There are a lot of important nuances for data scientists using Kubernetes. One of the most important is the adaption of serverless Kubernetes.
In this post, we will look at how serverless is changing the traditional Kubernetes architecture. However, we will first address the benefits of Kubernetes in data science.
Benefits of Kubernetes for Data Science
Kubernetes is based on a control node combined with multiple worker nodes to facilitate its cluster architecture. Workloads then get distributed to these worker nodes while being managed by the control node. With the emergence of serverless technologies, there is growing interest in utilizing serverless within Kubernetes both to manage workloads and provide the cluster itself.
It should be relatively obvious why data scientists can benefit from this interface. Bob Laurent, Senior Director of Domino Data Labs has talked about some of the biggest reasons. He points out that Kubernetes allows scalable access to GPUs and CPUs and helps with infrastructure abstraction. These features make data science projects scalable, cost-effective and easier to manage.
Kubernetes is clearly a useful feature for data scientists. After this is understood, it is important to come to terms with the wonders of using it in a serverless enviornment.
First of all, it is important to dispel a misconception. Serverless does not mean the absence of servers. It just means that the server is abstracted to a certain level that users do not need to consider how their applications are executed. You only have to simply provide your packaged application or a container, and the serverless platform will manage all the underlying infrastructure considerations. This means it can still be used to handle data projects at different levels of your infrastructure.
Even with all the advantages Kubernetes brings, users still need to manage the underlying servers. While managed K8s reduce this burden somewhat, it still does not eliminate servers completely from the equation.

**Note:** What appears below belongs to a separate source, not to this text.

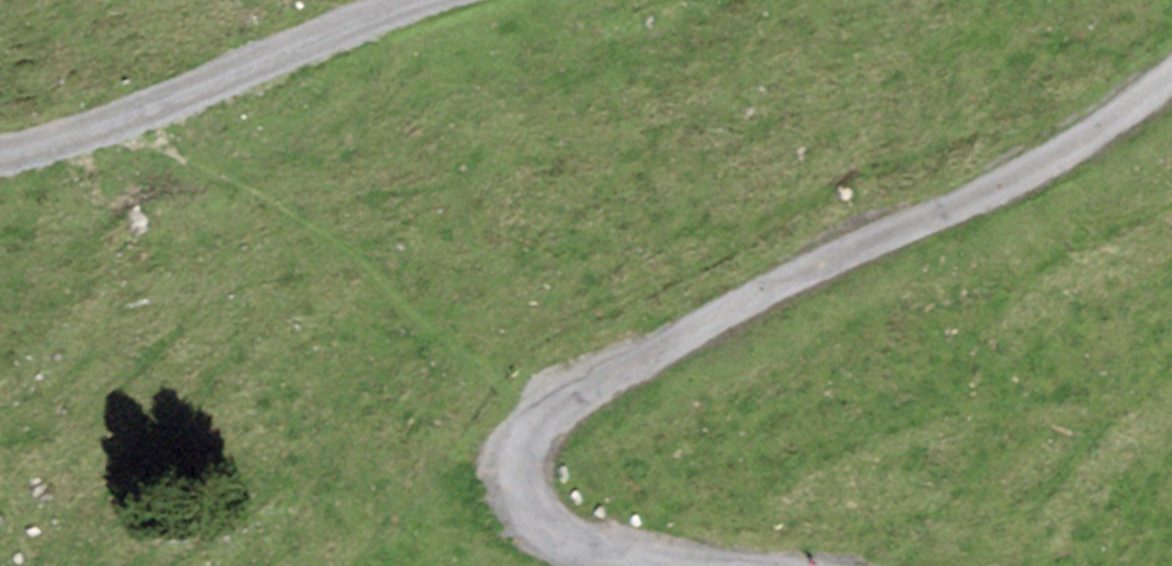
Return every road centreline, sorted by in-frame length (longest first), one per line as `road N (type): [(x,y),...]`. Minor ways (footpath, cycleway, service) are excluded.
road 1 (track): [(766,565),(571,544),(539,518),(522,476),(533,441),(557,414),(703,318),(1087,140),(1171,68)]
road 2 (track): [(437,0),(33,145),(0,143)]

They will manage the control plane, yet you still have to provision and manage worker nodes on the various data science projects you are working on.

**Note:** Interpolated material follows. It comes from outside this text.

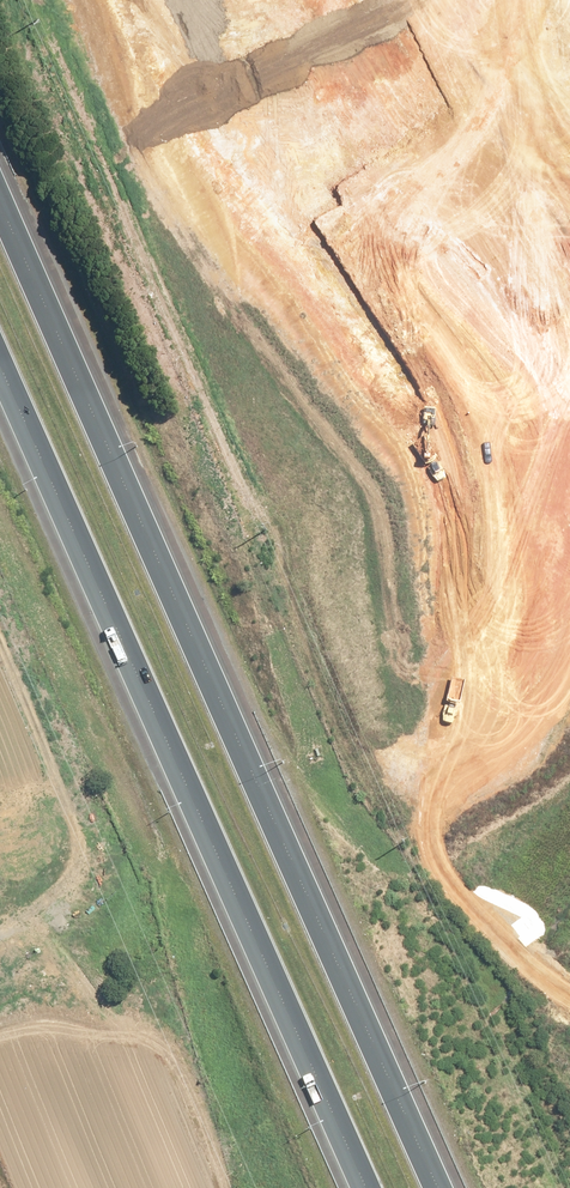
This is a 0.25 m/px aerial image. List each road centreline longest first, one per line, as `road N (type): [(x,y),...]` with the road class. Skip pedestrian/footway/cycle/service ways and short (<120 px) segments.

Serverless implementation like AWS Fargate completely eliminates the need for data scientists to manage the worker nodes and moves the workloads into serverless architecture. This approach completely shifts the responsibility of server (node) management from the user to the service providers. Serverless can also bring cost reductions, as users only pay for the resources used. Furthermore, it ensures no overprovisioning has occurred while having the flexibility to scale as needed.

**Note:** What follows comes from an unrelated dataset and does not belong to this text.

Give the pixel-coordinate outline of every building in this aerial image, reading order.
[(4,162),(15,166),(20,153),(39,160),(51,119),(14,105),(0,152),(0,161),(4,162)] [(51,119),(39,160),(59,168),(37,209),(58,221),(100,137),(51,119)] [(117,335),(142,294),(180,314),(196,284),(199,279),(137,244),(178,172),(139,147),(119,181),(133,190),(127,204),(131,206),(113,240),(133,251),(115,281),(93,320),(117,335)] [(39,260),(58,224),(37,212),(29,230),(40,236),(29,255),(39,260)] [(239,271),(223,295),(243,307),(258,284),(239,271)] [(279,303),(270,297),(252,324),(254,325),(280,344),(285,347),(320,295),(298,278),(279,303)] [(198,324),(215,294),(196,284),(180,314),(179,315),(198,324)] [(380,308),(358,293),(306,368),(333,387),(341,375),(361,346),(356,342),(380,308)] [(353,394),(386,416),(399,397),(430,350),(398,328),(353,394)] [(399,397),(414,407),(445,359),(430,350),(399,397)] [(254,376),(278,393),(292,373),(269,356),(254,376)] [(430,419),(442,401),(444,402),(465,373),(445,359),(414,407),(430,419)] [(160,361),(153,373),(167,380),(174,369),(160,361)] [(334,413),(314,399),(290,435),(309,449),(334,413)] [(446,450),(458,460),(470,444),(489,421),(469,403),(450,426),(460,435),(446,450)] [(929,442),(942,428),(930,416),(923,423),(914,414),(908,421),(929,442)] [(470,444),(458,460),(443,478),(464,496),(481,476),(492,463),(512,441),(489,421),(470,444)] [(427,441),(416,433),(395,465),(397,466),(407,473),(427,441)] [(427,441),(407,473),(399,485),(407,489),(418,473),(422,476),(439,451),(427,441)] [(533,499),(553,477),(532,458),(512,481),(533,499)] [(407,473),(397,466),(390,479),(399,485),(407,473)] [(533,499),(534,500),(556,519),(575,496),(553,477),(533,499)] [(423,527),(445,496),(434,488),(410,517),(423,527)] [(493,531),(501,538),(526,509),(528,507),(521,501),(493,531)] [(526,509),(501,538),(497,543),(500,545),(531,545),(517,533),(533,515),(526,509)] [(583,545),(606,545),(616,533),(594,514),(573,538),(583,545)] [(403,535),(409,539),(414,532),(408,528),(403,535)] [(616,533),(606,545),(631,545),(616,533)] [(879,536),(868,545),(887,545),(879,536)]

Each worker node has an agent called kubelet that connects it to the Kubernetes API. When a user interacts with the Kubernetes API via kubectl commands, kubelet allows each node to receive instruction from the API on how to manage the pods in the specific nodes. Kubectl also uses PodSpecs to manage the underlying pods whenever a kubelet is running on a server and connected to K8s API.
This opens a lot of doors for data scientists trying to boost scalability and customize their projects. The biggest benefit in data science projects boils down to virtualization.
In a serverless setting, this functionality is typically emulated by a virtual kubelet. This allows the Kubernetes API to recognize the virtual kubelet implementation as a node within a cluster. However, this virtual kubelet will schedule containers elsewhere, typically in supported backends like AWS Fargate, AWS Batch, HasiCorp Normad, etc… Although users can interact with the K8s cluster usual way the underlying containers will be scheduled in serverless containers services. Thus, with this implementation, users can gain the advantages of serverless without sacrificing the functionality of Kubernetes. The best part of a virtual kubelet is it even allows for mixed configurations, where actual worker nodes and virtual kubectl can coexist within a cluster.
In a non-serverless setting, the users would create the container and then configure K8s manifests and resources to deploy and run the application within the cluster. Additionally, we have to configure the scaling and preconfigure the resource utilization. For a serverless implementation, there can be two approaches to do it called container as a Service (CaaS) and a Function as a Service (FaaS)
With CaaS, we provide the container with the necessary configurations, and CaaS will create and manage all the underlying secondary resources, including Istio routing, scaling, ingress, etc… CaaS will then configure the container and manage it depending on the configurations provided. The only requirement is that the container is able to interpret the commands sent by the CaaS service and act upon them, which will require some additional configurations or libraries in the container itself. A good example of CaaS would be Knative to deploy serverless workloads in Kubernetes.
FaaS takes CaaS implementation a step further. In CaaS, the user needs to provide the container in a FaaS service. The user will create and upload a function with a source code and additional configurations’ information like runtime, triggers, etc… However, FaaS will build our code and containerized the application with all the necessary management tools and libraries and deploy them, simplifying the application deployment. OpenWhisk, Kubeless, OpenFaaS are some FaaS services available to facilitate this functionality.
In both these instances, the functionality of these services will be built on top of the Kubernetes API, exposing only the CaaS or FaaS interface to the users. All the deployments and management will be carried out using the Kubernetes API. But users would only see the much simpler function or container service interface. Combining this with a completely serverless cluster powered by a virtual kubelet, you can have a complete serverless Kubernetes environment.
Kubernetes is a Wonderful Resource for Data Scientists
There are many powerful new platforms that data scientists should be willing to take advantage of. By integrating Kubernetes with serverless platforms and services, data scientists can gain the benefits of both of them without compromising their functionality. At a cluster level, serverless helps reduce costs while providing near-unlimited scalability and availability without management responsibilities. At the application level, serverless greatly simplifies the development and deployment effort required to deploy and use containers in a Kubernetes environment, either via CaaS or FaaS implementations.